§ **AIM OF THE EXERCISE**
Convert the text lines of the material below into a single numbered list, one line per item, omitting any blank lines. Leave the picture markers out of the list.

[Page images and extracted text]
----------------

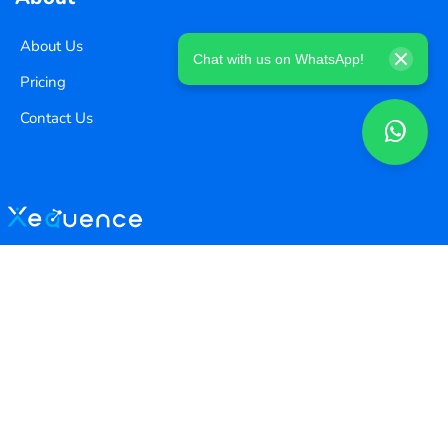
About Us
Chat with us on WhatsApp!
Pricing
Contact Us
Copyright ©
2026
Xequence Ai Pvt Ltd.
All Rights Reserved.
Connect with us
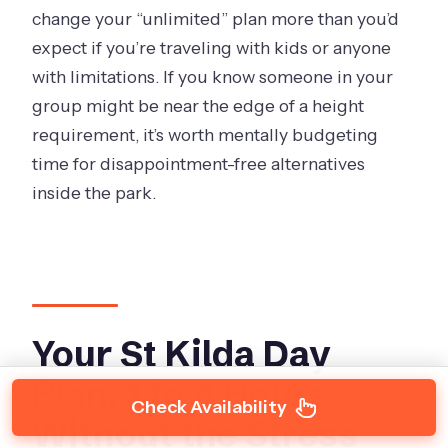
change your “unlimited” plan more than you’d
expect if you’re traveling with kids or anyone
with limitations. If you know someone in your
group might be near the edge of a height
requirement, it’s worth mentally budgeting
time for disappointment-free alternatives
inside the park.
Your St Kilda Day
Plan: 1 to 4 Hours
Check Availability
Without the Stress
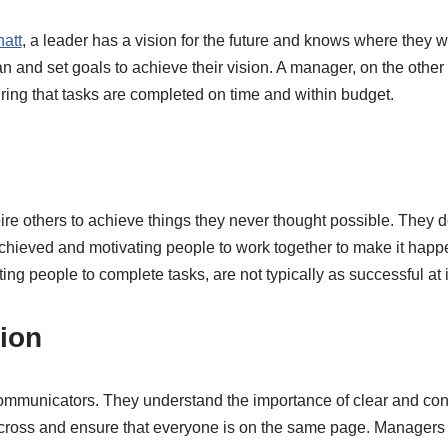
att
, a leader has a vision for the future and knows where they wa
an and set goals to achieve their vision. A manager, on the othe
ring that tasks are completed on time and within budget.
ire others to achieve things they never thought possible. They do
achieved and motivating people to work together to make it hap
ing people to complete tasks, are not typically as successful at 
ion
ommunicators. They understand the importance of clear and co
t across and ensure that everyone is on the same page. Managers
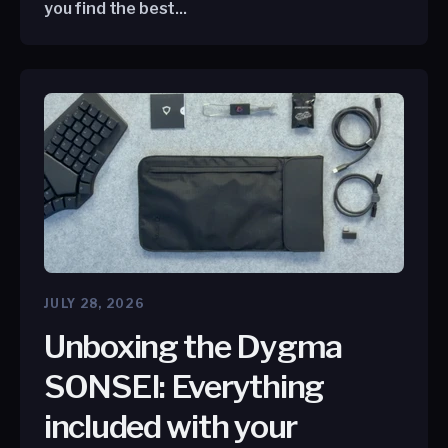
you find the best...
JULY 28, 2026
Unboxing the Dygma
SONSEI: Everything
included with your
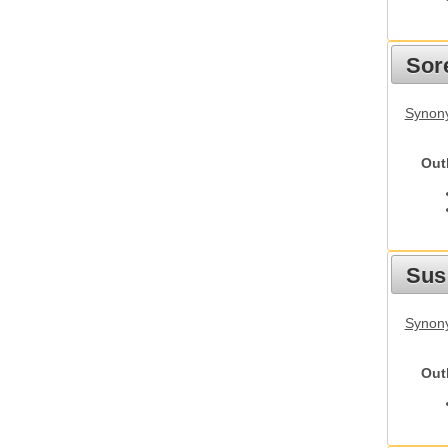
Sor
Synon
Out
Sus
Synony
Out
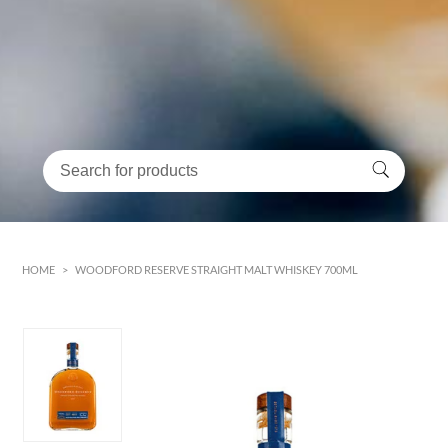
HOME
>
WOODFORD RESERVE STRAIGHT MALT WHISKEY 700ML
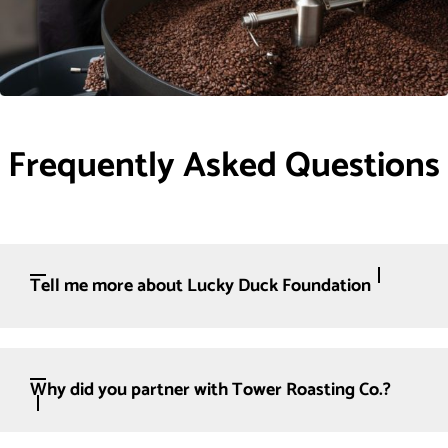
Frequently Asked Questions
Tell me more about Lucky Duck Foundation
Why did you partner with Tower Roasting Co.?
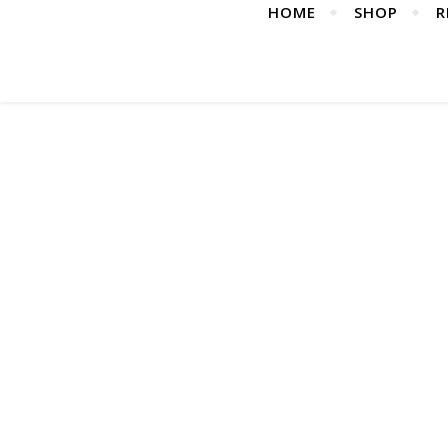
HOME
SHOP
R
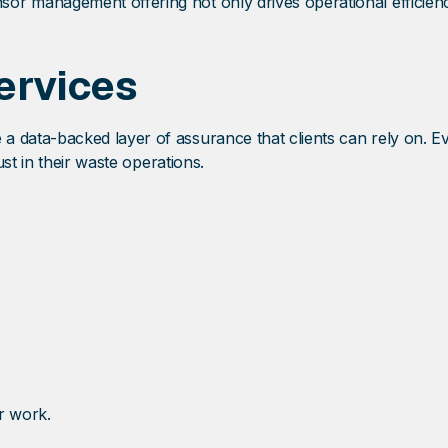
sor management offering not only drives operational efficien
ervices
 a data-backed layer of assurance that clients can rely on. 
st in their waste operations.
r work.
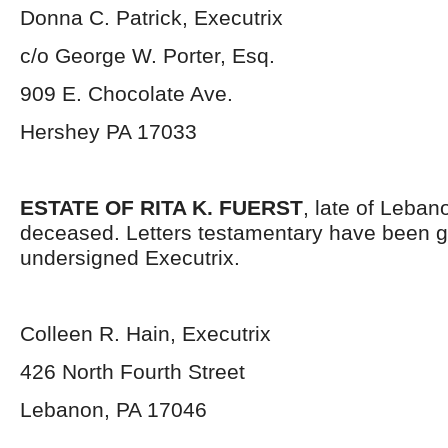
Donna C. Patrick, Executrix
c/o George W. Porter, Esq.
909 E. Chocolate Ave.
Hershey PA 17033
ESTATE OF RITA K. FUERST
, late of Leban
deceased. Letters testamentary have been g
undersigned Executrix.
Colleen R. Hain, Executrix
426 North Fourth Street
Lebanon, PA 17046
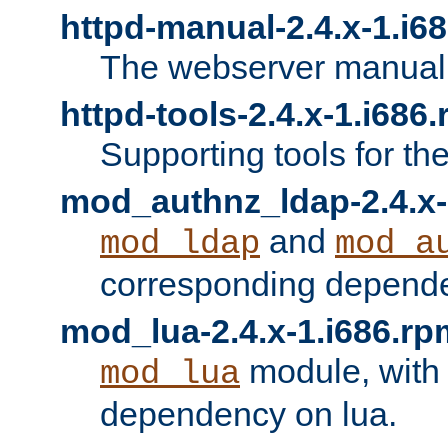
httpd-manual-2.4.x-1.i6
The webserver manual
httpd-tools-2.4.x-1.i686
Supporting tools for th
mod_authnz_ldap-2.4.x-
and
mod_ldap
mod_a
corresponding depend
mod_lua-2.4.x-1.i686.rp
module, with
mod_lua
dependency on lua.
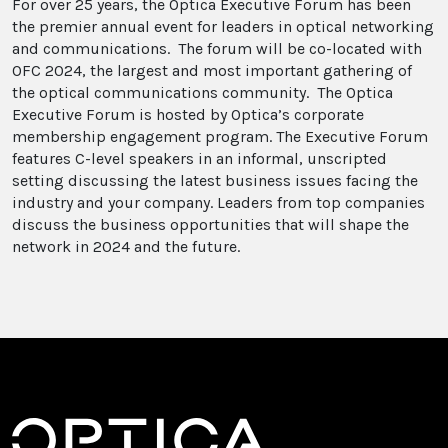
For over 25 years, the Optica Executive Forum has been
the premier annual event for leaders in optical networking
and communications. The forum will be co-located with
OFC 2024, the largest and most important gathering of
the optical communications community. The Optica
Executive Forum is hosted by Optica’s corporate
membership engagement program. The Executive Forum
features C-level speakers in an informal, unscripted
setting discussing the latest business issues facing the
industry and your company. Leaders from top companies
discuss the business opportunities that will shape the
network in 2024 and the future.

----------------

§ **TASK OUTPUT**
1. About Us
2. Chat with us on WhatsApp!
3. Pricing
4. Contact Us
5. Copyright ©
6. 2026
7. Xequence Ai Pvt Ltd.
8. All Rights Reserved.
9. Connect with us
10. change your “unlimited” plan more than you’d
11. expect if you’re traveling with kids or anyone
12. with limitations. If you know someone in your
13. group might be near the edge of a height
14. requirement, it’s worth mentally budgeting
15. time for disappointment-free alternatives
16. inside the park.
17. Your St Kilda Day
18. Plan: 1 to 4 Hours
19. Check Availability
20. Without the Stress
21. att
22. , a leader has a vision for the future and knows where they wa
23. an and set goals to achieve their vision. A manager, on the othe
24. ring that tasks are completed on time and within budget.
25. ire others to achieve things they never thought possible. They do
26. achieved and motivating people to work together to make it hap
27. ing people to complete tasks, are not typically as successful at 
28. ion
29. ommunicators. They understand the importance of clear and co
30. t across and ensure that everyone is on the same page. Managers
31. you find the best...
32. JULY 28, 2026
33. Unboxing the Dygma
34. SONSEI: Everything
35. included with your
36. Sor
37. Synon
38. Out
39. Sus
40. Synony
41. Out
42. HOME
43. >
44. WOODFORD RESERVE STRAIGHT MALT WHISKEY 700ML
45. Frequently Asked Questions
46. Tell me more about Lucky Duck Foundation
47. Why did you partner with Tower Roasting Co.?
48. HOME
49. SHOP
50. R
51. sor management offering not only drives operational efficien
52. ervices
53.  a data-backed layer of assurance that clients can rely on. 
54. st in their waste operations.
55. r work.
56. Donna C. Patrick, Executrix
57. c/o George W. Porter, Esq.
58. 909 E. Chocolate Ave.
59. Hershey PA 17033
60. ESTATE OF RITA K. FUERST
61. , late of Leban
62. deceased. Letters testamentary have been g
63. undersigned Executrix.
64. Colleen R. Hain, Executrix
65. 426 North Fourth Street
66. Lebanon, PA 17046
67. httpd-manual-2.4.x-1.i6
68. The webserver manual
69. httpd-tools-2.4.x-1.i686
70. Supporting tools for th
71. mod_authnz_ldap-2.4.x-
72. and
73. mod_ldap
74. mod_a
75. corresponding depend
76. mod_lua-2.4.x-1.i686.rp
77. module, with
78. mod_lua
79. dependency on lua.
80. For over 25 years, the Optica Executive Forum has been
81. the premier annual event for leaders in optical networking
82. and communications. The forum will be co-located with
83. OFC 2024, the largest and most important gathering of
84. the optical communications community. The Optica
85. Executive Forum is hosted by Optica’s corporate
86. membership engagement program. The Executive Forum
87. features C-level speakers in an informal, unscripted
88. setting discussing the latest business issues facing the
89. industry and your company. Leaders from top companies
90. discuss the business opportunities that will shape the
91. network in 2024 and the future.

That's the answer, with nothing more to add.